Ein Lieferversprechen ist nur so glaubwürdig wie die dahinter stehenden Bestands-, Zusteller- und Annahmefristdaten. Ein ungenaues Versprechen kann mehr Schaden anrichten als überhaupt kein Versprechen.
Die konsequente Einhaltung des Lieferversprechens Ihres Unternehmens trägt dazu bei, einen Ruf für Zuverlässigkeit aufzubauen. Das kann die Bewertungen beeinflussen, die neue Käufer/innen lesen, bevor sie kaufen.
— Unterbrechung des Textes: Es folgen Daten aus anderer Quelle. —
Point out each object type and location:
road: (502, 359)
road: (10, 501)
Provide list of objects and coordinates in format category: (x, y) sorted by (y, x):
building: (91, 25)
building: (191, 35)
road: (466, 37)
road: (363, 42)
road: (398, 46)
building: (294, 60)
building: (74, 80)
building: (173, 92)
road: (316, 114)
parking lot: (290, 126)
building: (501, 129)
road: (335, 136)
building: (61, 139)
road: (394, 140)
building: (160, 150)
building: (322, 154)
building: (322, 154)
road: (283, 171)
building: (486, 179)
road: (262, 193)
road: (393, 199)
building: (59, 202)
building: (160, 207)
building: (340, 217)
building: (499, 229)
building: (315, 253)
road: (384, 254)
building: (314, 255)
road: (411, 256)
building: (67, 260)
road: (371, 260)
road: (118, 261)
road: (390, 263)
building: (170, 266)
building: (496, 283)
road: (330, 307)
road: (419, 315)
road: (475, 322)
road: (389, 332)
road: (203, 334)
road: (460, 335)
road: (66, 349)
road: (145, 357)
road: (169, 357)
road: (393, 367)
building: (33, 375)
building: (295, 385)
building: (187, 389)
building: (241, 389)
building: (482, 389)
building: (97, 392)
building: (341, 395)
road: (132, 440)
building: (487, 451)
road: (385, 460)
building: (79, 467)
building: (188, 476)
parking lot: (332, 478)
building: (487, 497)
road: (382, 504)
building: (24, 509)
Was ist ein Lieferversprechen im E-Commerce?
Ein Lieferversprechen ist die Zusage eines Unternehmens gegenüber einem oder einer Käufer/in, dass eine Bestellung bis zu einem bestimmten Datum oder innerhalb eines definierten Zeitfensters eintrifft. Spezifität ist wichtig. Die Angabe, dass ein Produkt „bis zum 26. Juni eintrifft“, ist beispielsweise ein Lieferversprechen, aber die Angabe „wird in 3 bis 5 Werktagen versandt“ nicht.
Warum fördert Liefersicherheit Konvertierungen?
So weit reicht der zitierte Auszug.